---- RECORDS TO USE

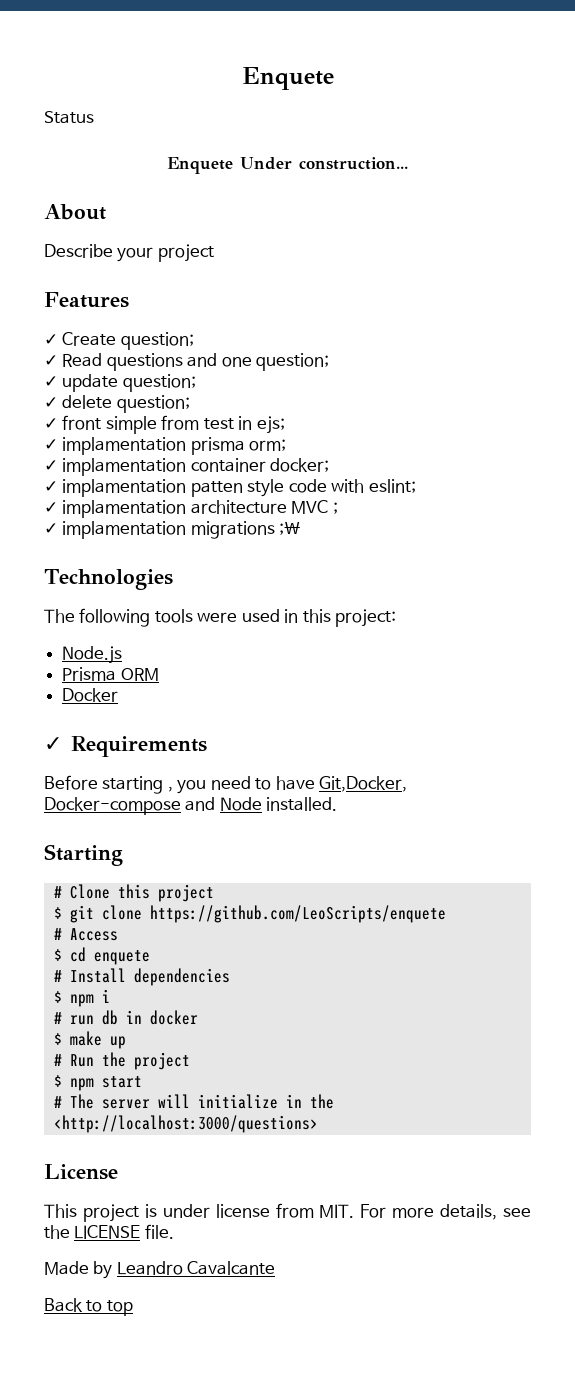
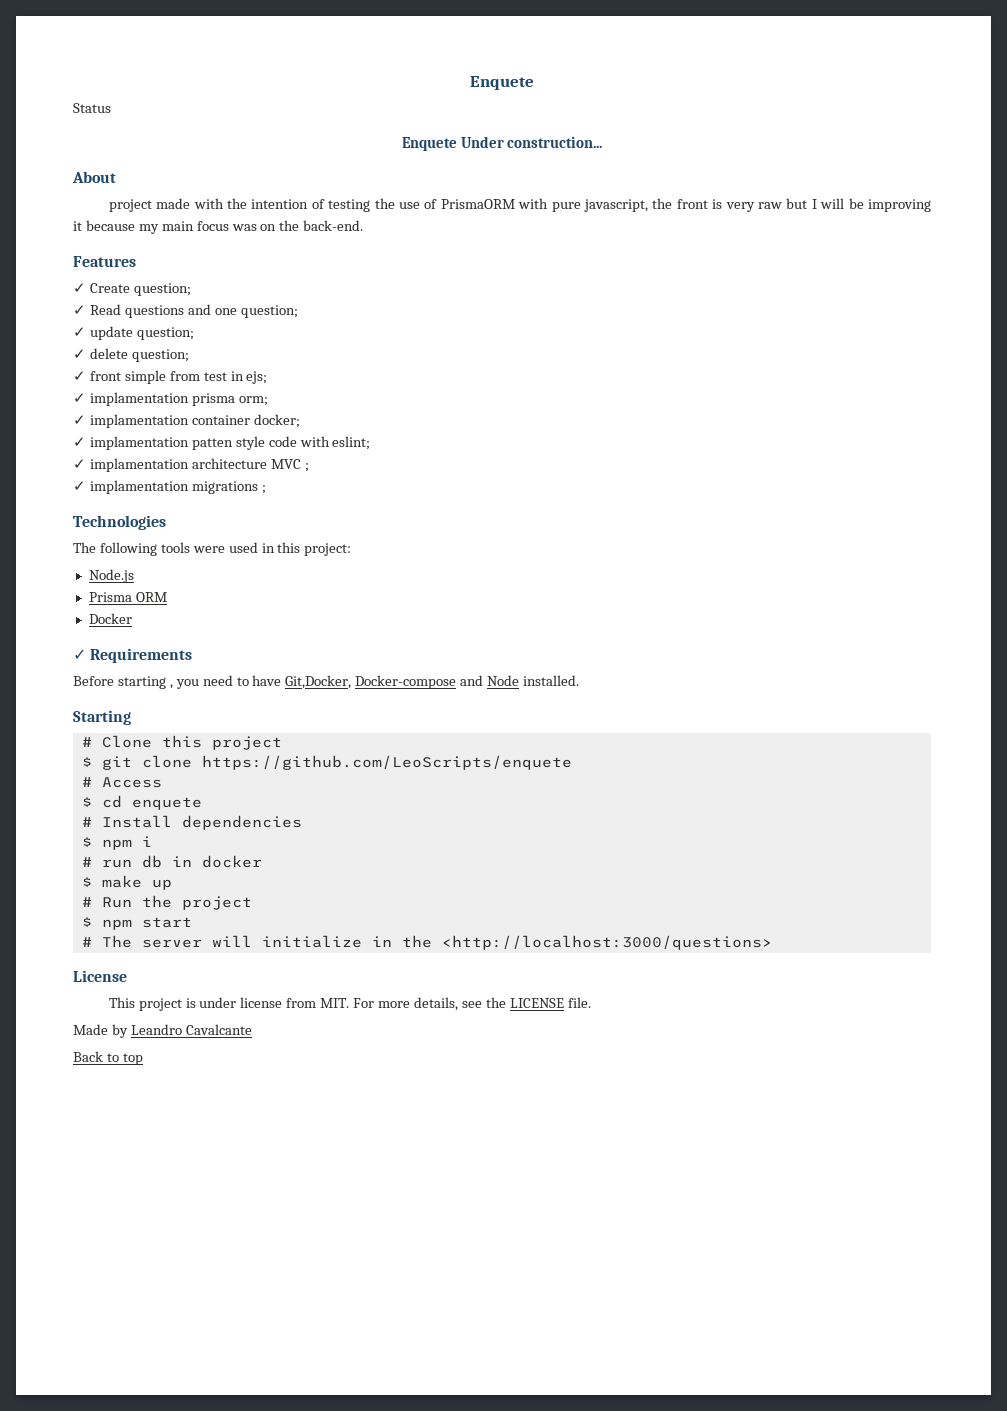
[44,244,214,262] Describe your project -> [108,198,932,212] [73,220,364,234] project made with the intention of testing the use of PrismaORM with pure javascript, the front is very raw but I will be improving it because my main focus was on the back-end.
[279,521,301,535] ;\ -> [261,485,266,494] ;

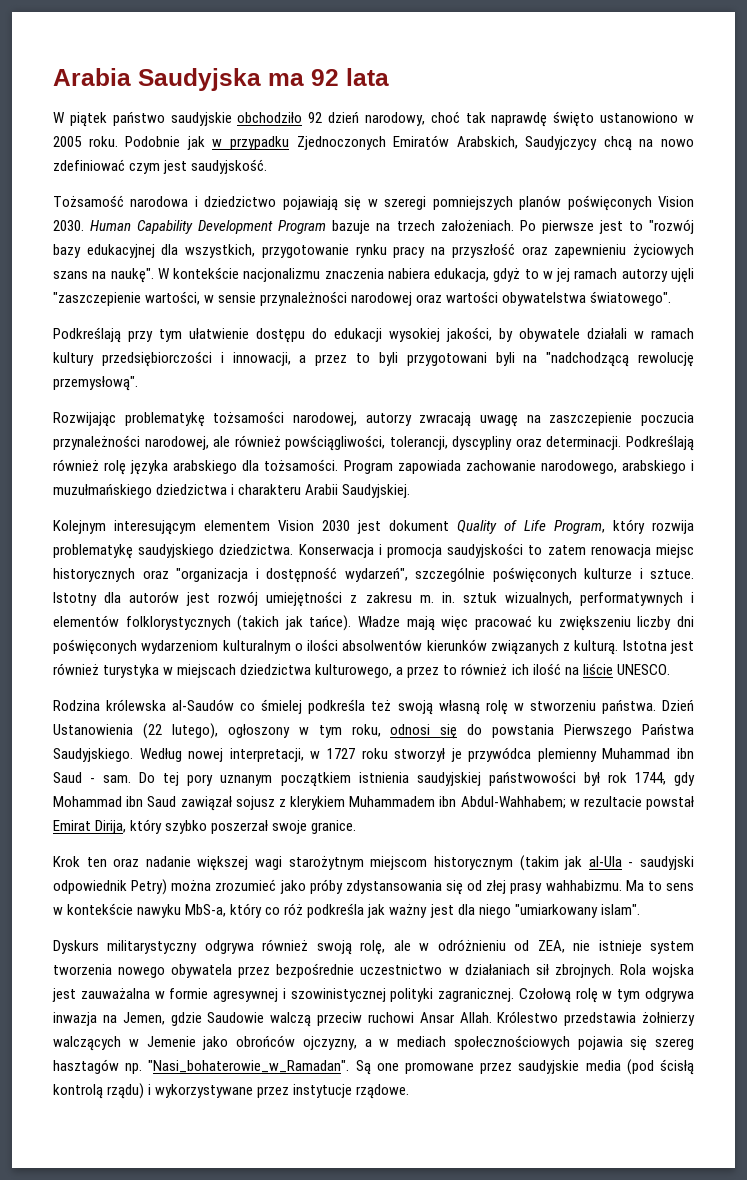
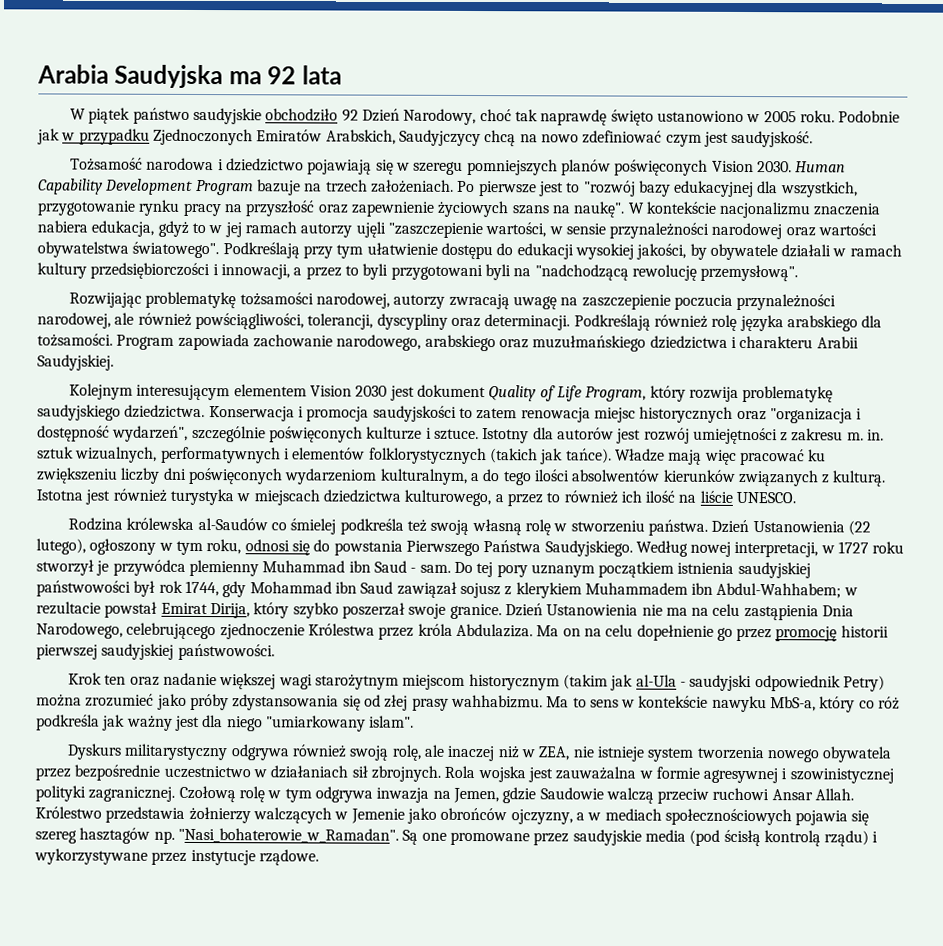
[328,112,425,126] dzień narodowy, -> [361,108,477,126] Dzień Narodowy,
[384,196,427,210] szeregi -> [413,161,464,175] szeregu
[554,244,627,258] zapewnieniu -> [350,201,434,217] zapewnienie
(672, 298) // -> (220, 250) none
[691,460,695,471] i -> [498,339,529,349] oraz
[222,640,303,654] kulturalnym o -> [379,468,532,486] kulturalnym, a do tego
(357, 827) none -> [504,603,855,621] [36,622,889,642] [36,643,275,661] Dzień Ustanowienia nie ma na celu zastąpienia Dnia Narodowego, celebrującego zjednoczenie Królestwa przez króla Abdulaziza. Ma on na celu dopełnienie go przez promocję historii pierwszej saudyjskiej państwowości.
[419,939,530,951] w odróżnieniu od -> [447,745,535,762] inaczej niż w

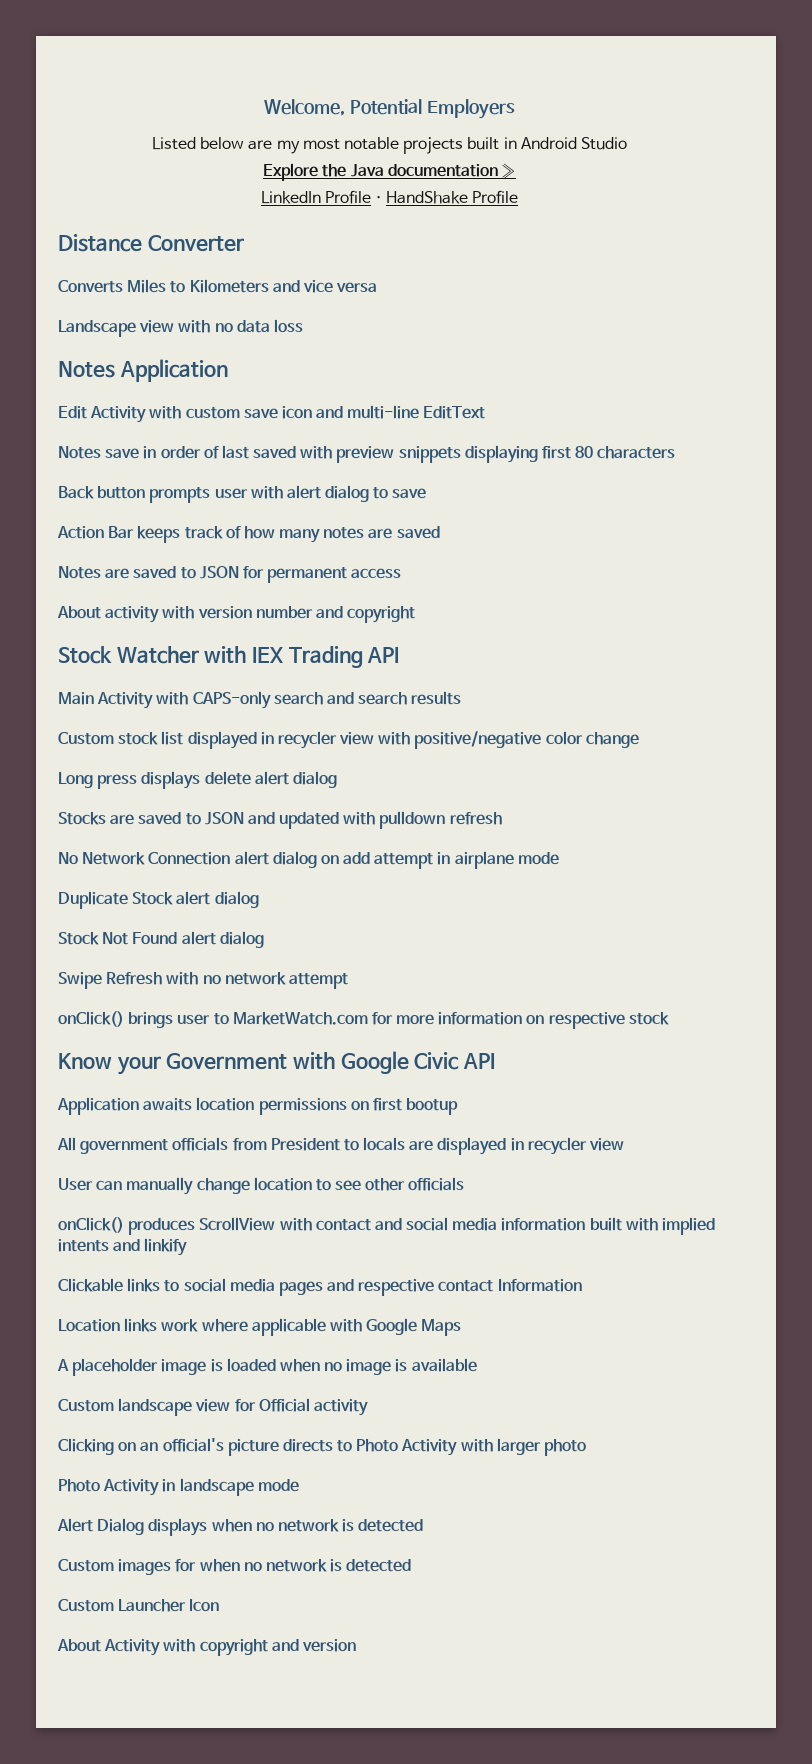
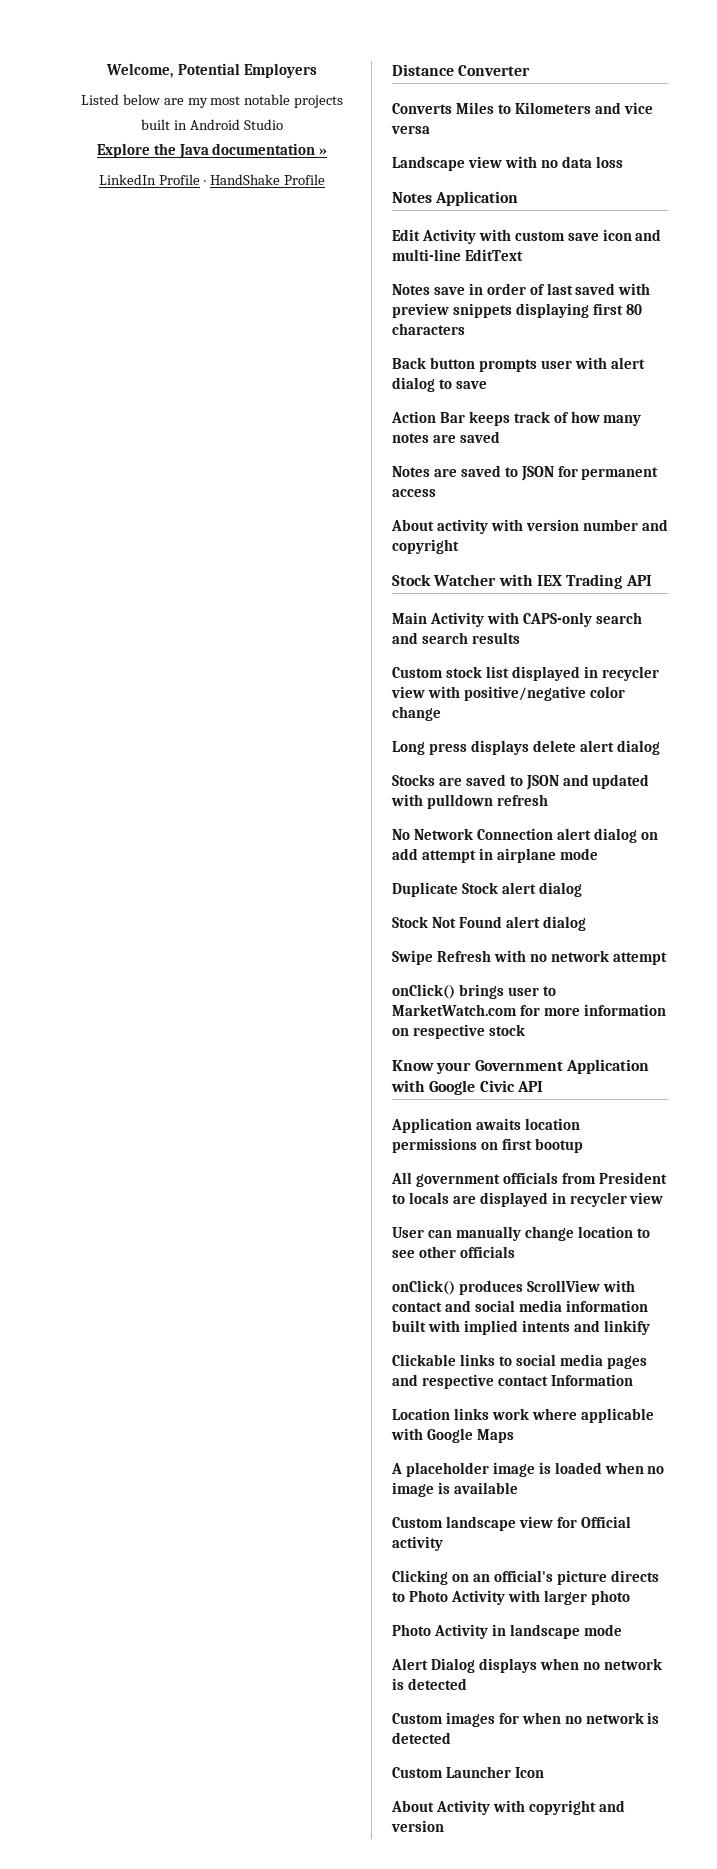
(288, 1061) none -> [565,1059,649,1074] Application

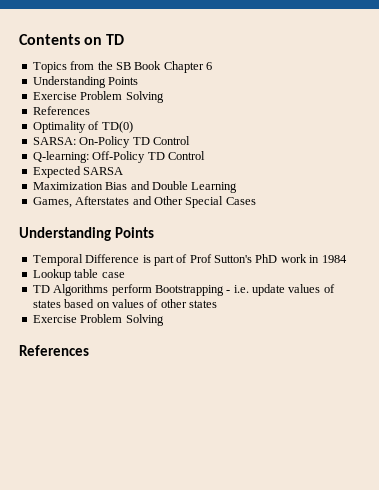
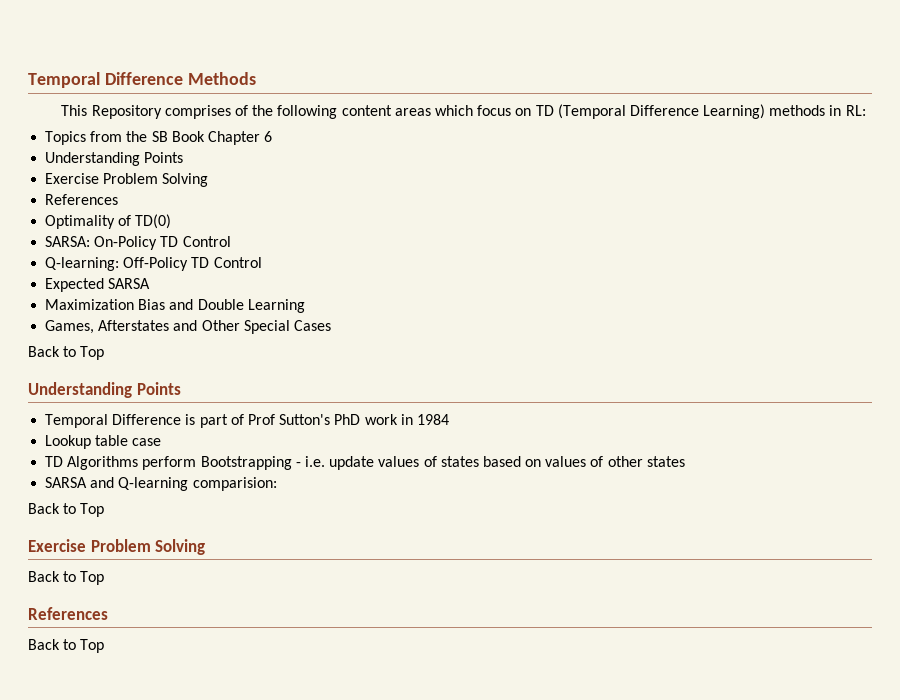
[19,34,125,45] Contents on TD -> [28,72,256,88] [61,104,866,119] Temporal Difference Methods // This Repository comprises of the following content areas which focus on TD (Temporal Difference Learning) methods in RL:
(256, 201) none -> [28,346,105,360] // Back to Top
[32,314,164,326] [19,345,89,356] Exercise Problem Solving // References -> [45,477,277,491] [28,503,105,517] [28,539,206,555] [28,571,105,585] [28,607,108,620] [28,639,105,653] SARSA and Q-learning comparision: // Back to Top // Exercise Problem Solving // Back to Top // References // Back to Top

--------

● **TASK DESCRIPTION**
Reproduce each entry precisely, dropping only the pictures.

● **TASK OUTPUT**
[44,244,214,262] Describe your project -> [108,198,932,212] [73,220,364,234] project made with the intention of testing the use of PrismaORM with pure javascript, the front is very raw but I will be improving it because my main focus was on the back-end.
[279,521,301,535] ;\ -> [261,485,266,494] ;

[328,112,425,126] dzień narodowy, -> [361,108,477,126] Dzień Narodowy,
[384,196,427,210] szeregi -> [413,161,464,175] szeregu
[554,244,627,258] zapewnieniu -> [350,201,434,217] zapewnienie
(672, 298) // -> (220, 250) none
[691,460,695,471] i -> [498,339,529,349] oraz
[222,640,303,654] kulturalnym o -> [379,468,532,486] kulturalnym, a do tego
(357, 827) none -> [504,603,855,621] [36,622,889,642] [36,643,275,661] Dzień Ustanowienia nie ma na celu zastąpienia Dnia Narodowego, celebrującego zjednoczenie Królestwa przez króla Abdulaziza. Ma on na celu dopełnienie go przez promocję historii pierwszej saudyjskiej państwowości.
[419,939,530,951] w odróżnieniu od -> [447,745,535,762] inaczej niż w

(288, 1061) none -> [565,1059,649,1074] Application

[19,34,125,45] Contents on TD -> [28,72,256,88] [61,104,866,119] Temporal Difference Methods // This Repository comprises of the following content areas which focus on TD (Temporal Difference Learning) methods in RL:
(256, 201) none -> [28,346,105,360] // Back to Top
[32,314,164,326] [19,345,89,356] Exercise Problem Solving // References -> [45,477,277,491] [28,503,105,517] [28,539,206,555] [28,571,105,585] [28,607,108,620] [28,639,105,653] SARSA and Q-learning comparision: // Back to Top // Exercise Problem Solving // Back to Top // References // Back to Top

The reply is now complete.